Security and arms industries keep posting record profits despite the economic downturn. As military budgets in the first world face cost-cutting austerity measures, arms and security industries have turned to developing countries like South Africa to sell expensive ‘homeland security’ packages. During the 2010 World Cup, the South African Police Services went on an unprecedented spending spree, buying a futuristic array of mobile command centres, new body armour straight out of the next Batman movie and helicopters with heat sensors apparently as “effective in tracking a suspect as 25 police officers on the ground”. An SAPS plan to buy unmanned drones, regularly killing civilians in Pakistan, and very popular with the US Occupying Forces, for vaguely defined surveillance purposes, was abandoned only when the SA Civil Aviation Authority insisted on keeping them out of civilian airspace.
Almost all of the SAPS spending spree had one key purpose: crowd control. Crowds characterize the ongoing rebellion of the poor throughout the country, of course, the endemic community protests and blockades that are very much a feature of post-apartheid South Africa. As Don Delillo once put it, ‘the future belongs to crowds’. Urban planners and security consultants envision dystopian near future scenarios of environmental and economic collapse, mass migrations due to global warming and conflict over scare resources.
The irony is that these security establishments protect and serve the same geo-political system leading to their nightmare scenarios.
Underpinning the military policing of the city is the elite’s fear of revolt, dangerous ‘populism’ (a euphemism for direct democracy) and insurgent populations. The uprising of the poor. It has driven the pre-emptive criminalisation of anticipated future dissent. Elites rightly fear the fragility of the global system and the consequences of deepening inequality.
Again the upcoming Olympics provide a glimpse into the paranoid ruling mindset today. The organisers of the 2012 event recently chose The Clash’s “London Calling” in an ad campaign. The song is a snarling, rousing vision of social breakdown and dismay. Hardly the stuff of Olympic dreams.
A wonderful example of the real spilling into the spectacle of mega-events. These events already blur the boundaries between theatre and security. Mass displays of police and military reiterate State power as much as they’re about public safety. We are meant to look on and remember who is in charge. We are meant to remain onlookers rather than agents ourselves. We are not supposed to participate. Or storm the pitch.
Which is precisely what’s been happening this year. Wall Street. Tahir square. Both the form and indignation of protests have surprised state security. For now. In the case of Egypt, repression has backfired. A liberal call for elections has escalated into radical demands after the military crackdown. Protesters describe the army as a cancer to be removed. In the US, imagery of unarmed people attacked by riot police has meant massive coverage for the Occupations.

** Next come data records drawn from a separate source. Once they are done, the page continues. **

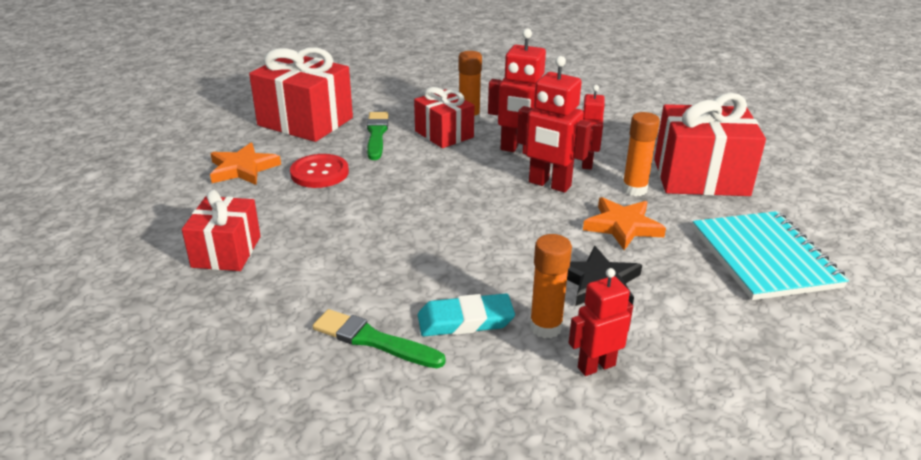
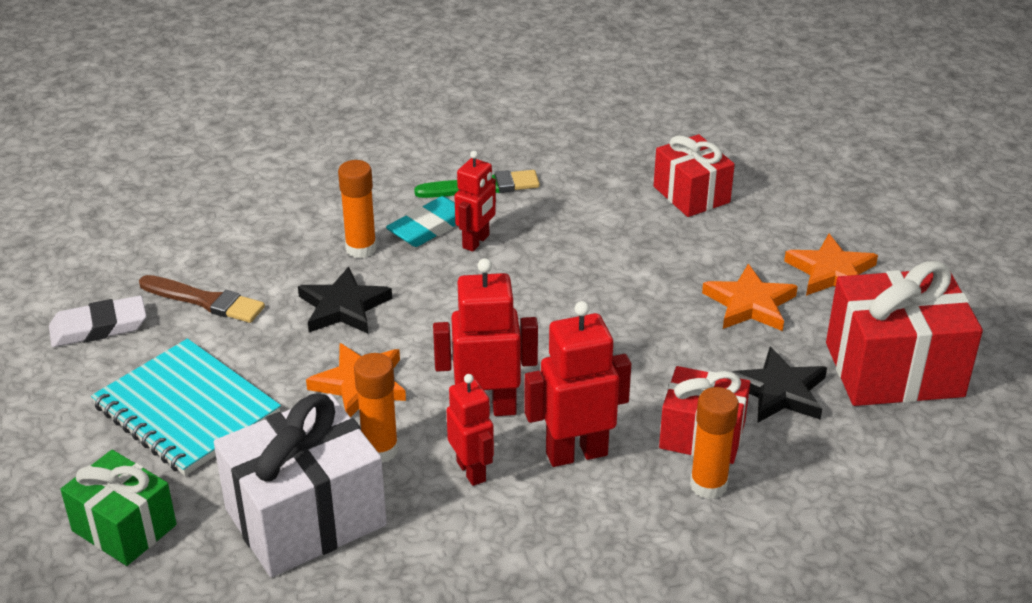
camera: 145 degrees right, 5 degrees up
red button [290,154,349,188] -> orange star [702,264,798,331]
green brush [367,112,388,160] -> black star [732,347,827,423]
red robot [569,268,633,376] -> red robot moved to [455,151,496,252]
red gift [654,93,766,196] -> white gift [214,393,387,577]
none -> white eraser [49,296,146,347]
none -> green gift [60,450,177,566]
none -> brown brush [139,275,265,323]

What is potentially revolutionary is the multiplication of transnational links, through the internet and smart phones, allowing vivid connections between different national struggles across the world. People are putting their situations together and seeing common denominators of oppression. Once those insights spread, genuine change is possible. State repression is ever more deadly. The ferocity unleashed across the world, in Greece, in American cities, in Hangberg, in Egypt, is what happens when rulers and their allies are challenged.